Detect broken links with arcpy?

1989
20
03-07-2014 10:59 AM
TracyDash
New Contributor III
Hi,

I adapted some code I found online to search for broken (moved or renamed) hyperlinks in a shapefile. It should write all broken links to a text file, but instead it is writing ALL the hyperlinks to the text file. Any advice on what to change? I know extremely little about python.

Also, I have arcmap 10.1

thank you!

import arcpy
import os

fc = r" C:\Users\GIS\Documents\TEST 2-25\project_test.shp"
fields = ["PROJECT_DW"]

with arcpy.da.SearchCursor (fc,fields) as cursor:
    for row in cursor:
        Roll = str(row[0])
        if os.path.exists(Roll):
            pass
        else:
            f = open(r"C:\Users\GIS\Documents\brokenlinks.txt","a")
            f.write(Roll + os.linesep)
            f.close()
Tags (2)
0 Kudos
20 Replies
JamesCrandall
MVP Frequent Contributor
Hi,

I adapted some code I found online to search for broken (moved or renamed) hyperlinks in a shapefile. It should write all broken links to a text file, but instead it is writing ALL the hyperlinks to the text file. Any advice on what to change? I know extremely little about python.

Also, I have arcmap 10.1

thank you!

import arcpy
import os

fc = r" C:\Users\GIS\Documents\TEST 2-25\project_test.shp"
fields = ["PROJECT_DW"]

with arcpy.da.SearchCursor (fc,fields) as cursor:
    for row in cursor:
        Roll = str(row[0])
        if os.path.exists(Roll):
            pass
        else:
            f = open(r"C:\Users\GIS\Documents\brokenlinks.txt","a")
            f.write(Roll + os.linesep)
            f.close()



In other words, it is evaluating everything as "broken". 

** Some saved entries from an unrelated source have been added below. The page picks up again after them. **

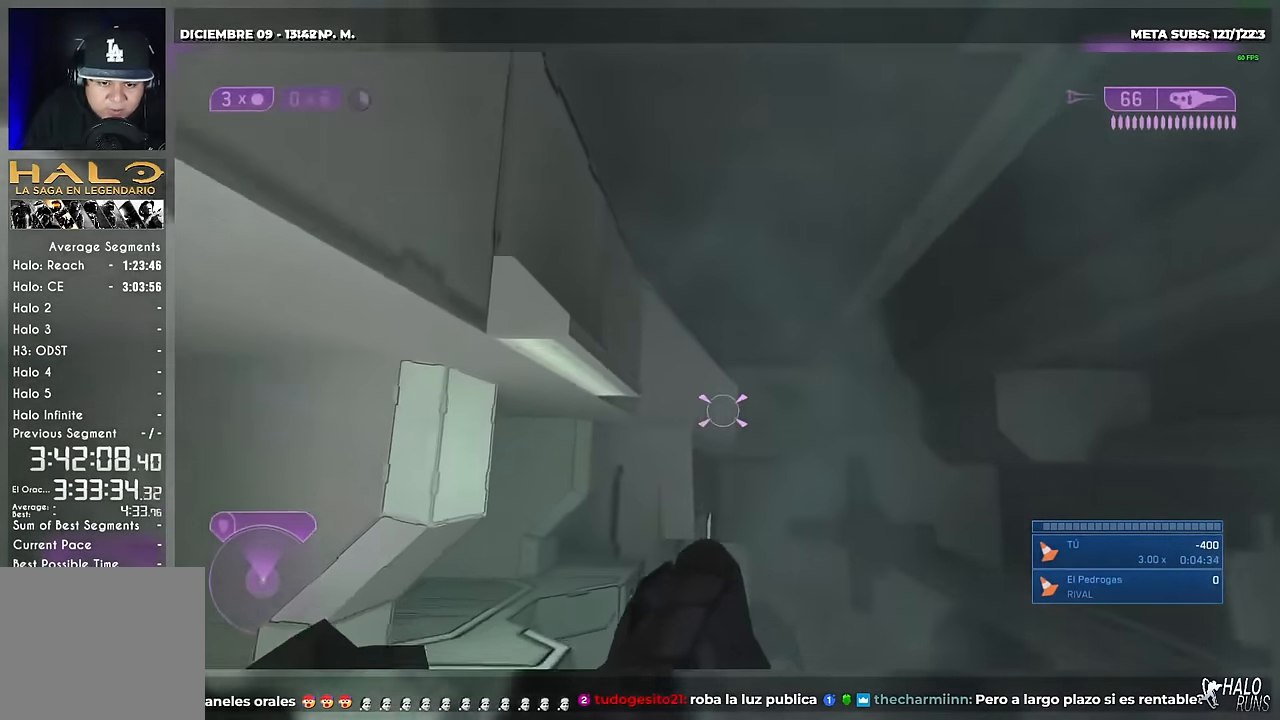
Gameplay with a controller (Xbox layout); each line is a JSON object with the inputs held at the frame after it. "button_events" lists button changes between this image and that frame as [ms after this image, input, new state], when the widget could be followed in between (sticks are given only as held states). Not read: DPAD_LEFT L3 R1 R3 keyboard_mouse.
{"buttons": [], "left_stick": "center", "right_stick": "center"}
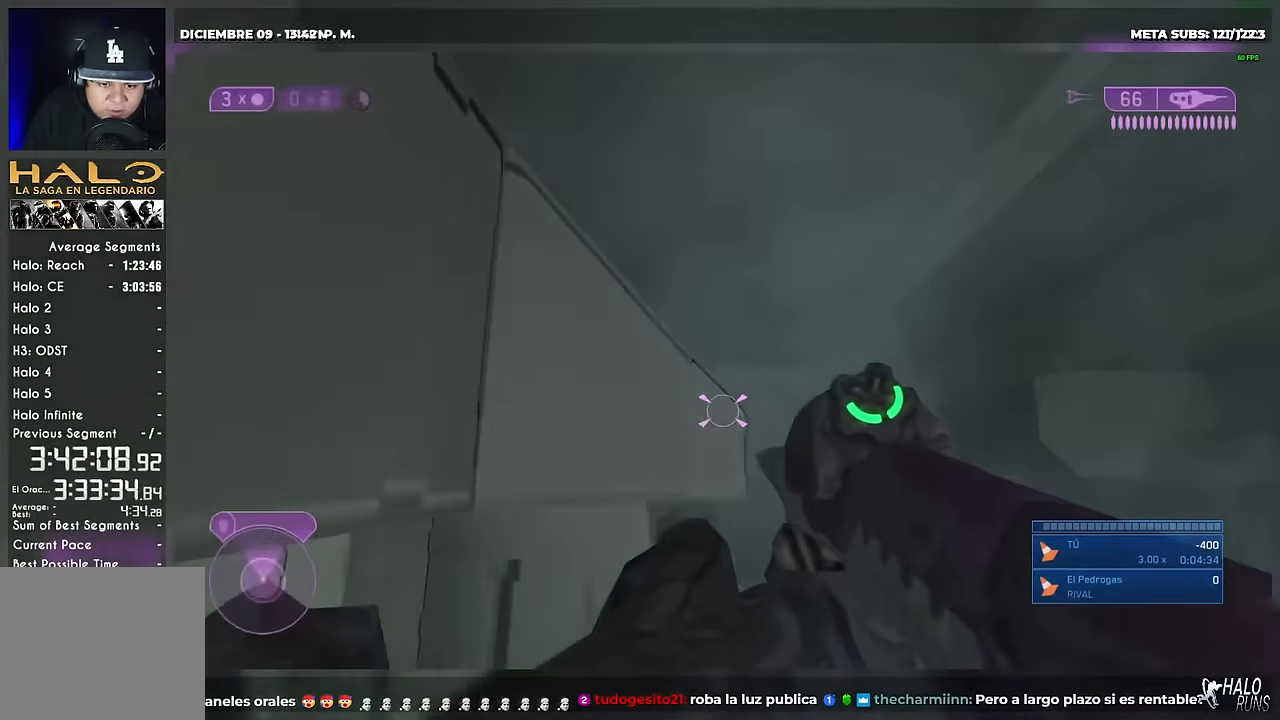
{"buttons": ["X"], "left_stick": "center", "right_stick": "left", "button_events": [[33, "DPAD_UP", "down"], [150, "DPAD_UP", "up"], [467, "X", "down"]]}
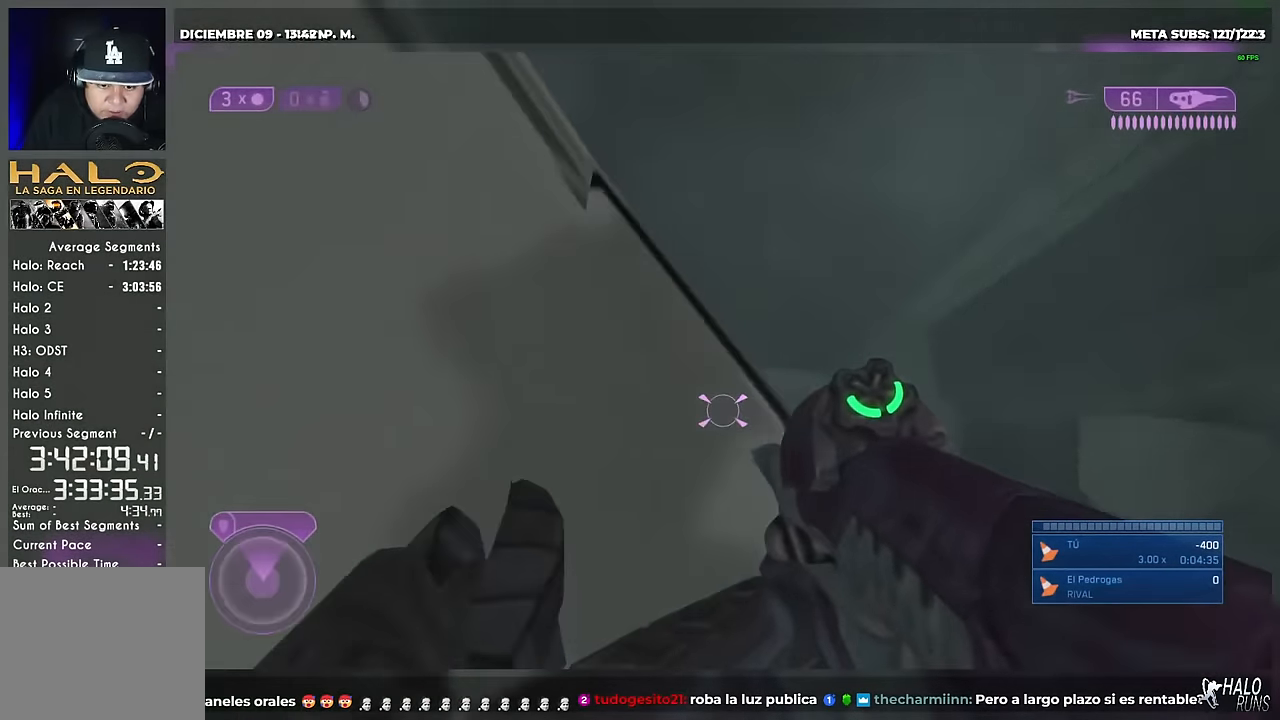
{"buttons": [], "left_stick": "center", "right_stick": "center", "button_events": [[468, "X", "up"]]}
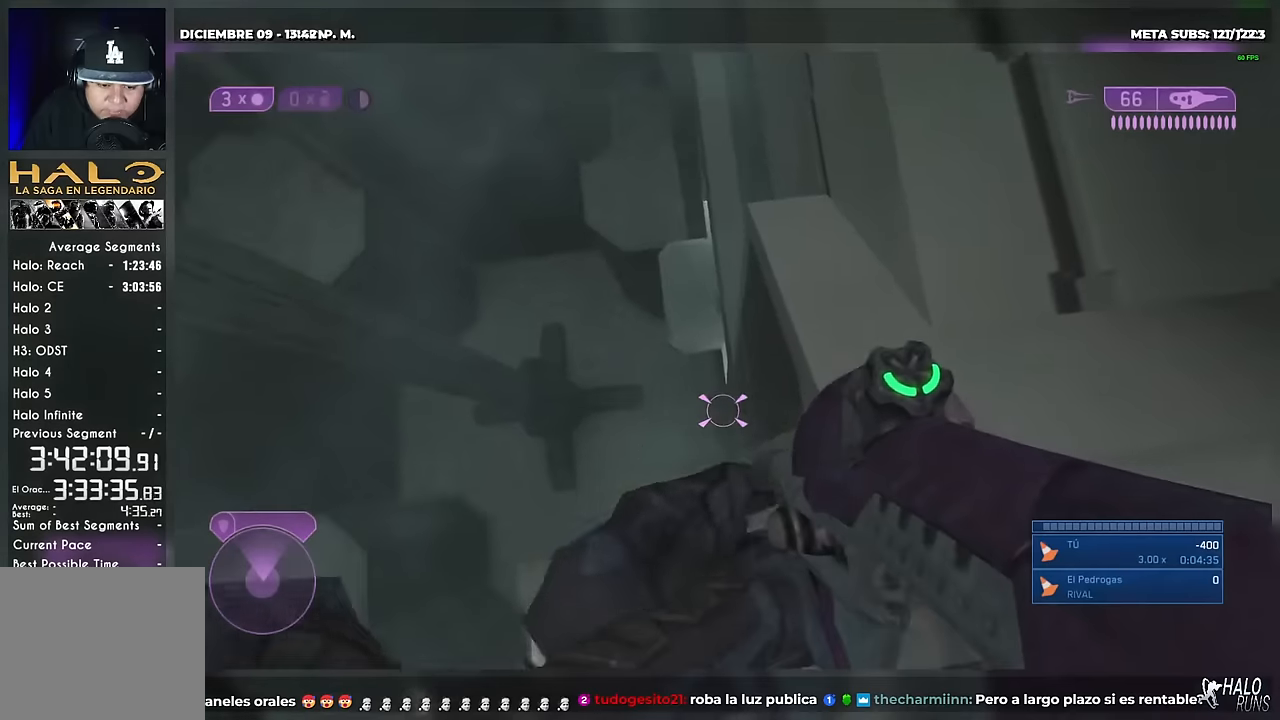
{"buttons": [], "left_stick": "center", "right_stick": "center", "button_events": []}
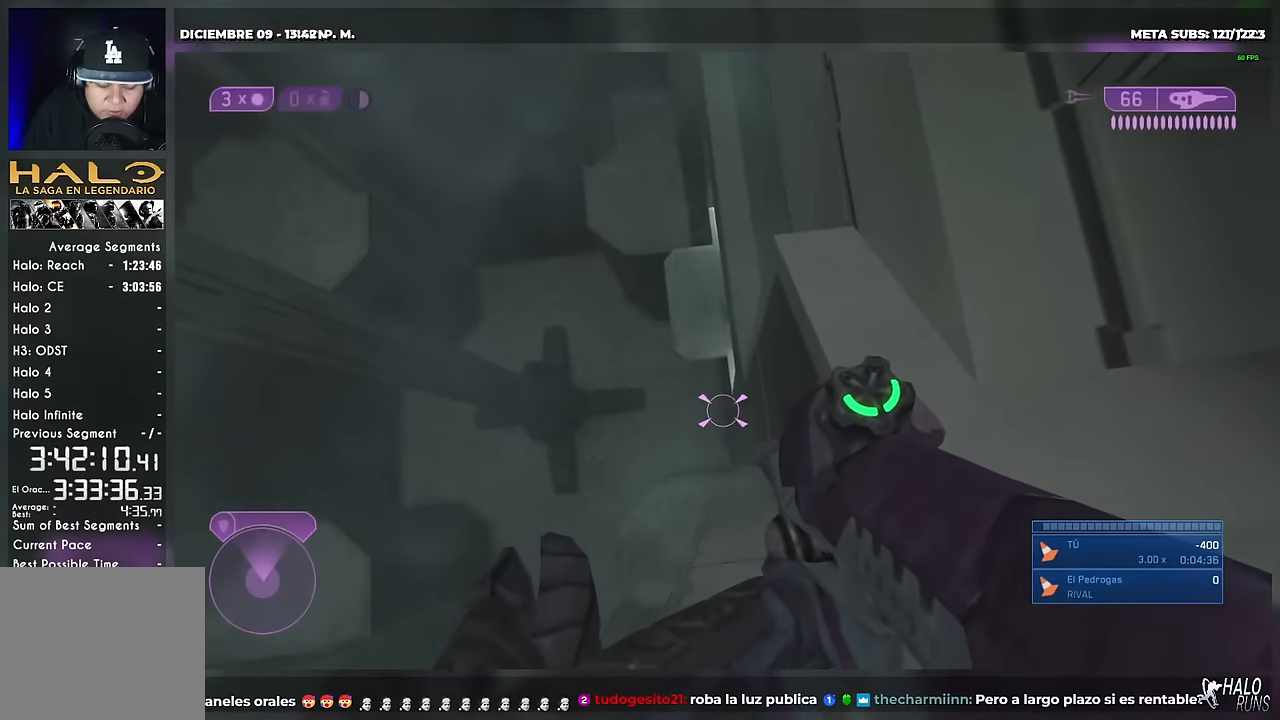
{"buttons": [], "left_stick": "center", "right_stick": "center", "button_events": [[50, "Y", "down"], [250, "Y", "up"]]}
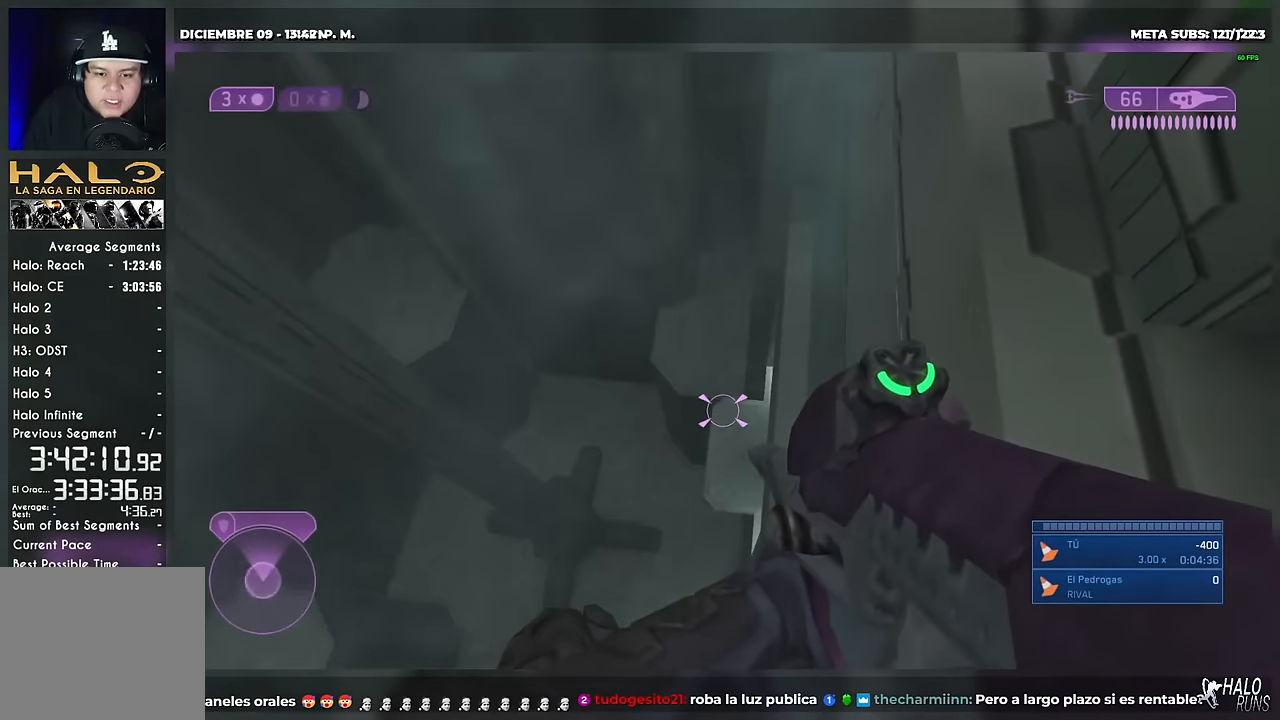
{"buttons": [], "left_stick": "center", "right_stick": "center", "button_events": [[100, "A", "down"], [217, "A", "up"], [401, "Y", "down"], [484, "Y", "up"]]}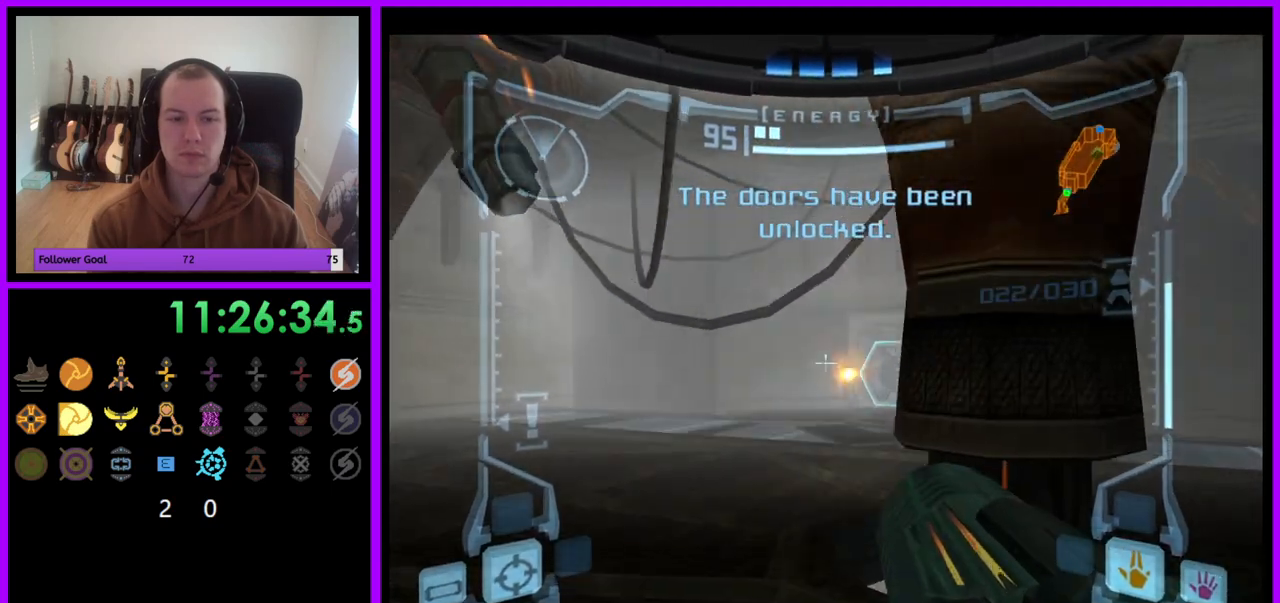
Gameplay with a controller (Nintendo layout); each line is a JSON object with the inputs held at the frame after it. "events" lists button and stick changes between this image and that frame as [ms after this image, input, new state], when the widget could be followed in between. Not read: L3 R3.
{"buttons": ["A"], "left_stick": "up", "right_stick": "center", "events": [[117, "left_stick", "up"], [233, "L1", "up"], [500, "A", "down"]]}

This may seem like a silly question but is "PROJECT_DW" the correct field that contains the paths?

Also: would the evaluation fail if there are blank spaces in your "Roll" string variable?  Maybe you should attempt to deal with that possibility:

Roll = str(row[0])
Roll = Roll.strip()
0 Kudos
JoshuaChisholm
Occasional Contributor III
Code looks (really) good to me. A few questions:

  1. Are the hyperlinks to a drive you are now connected to?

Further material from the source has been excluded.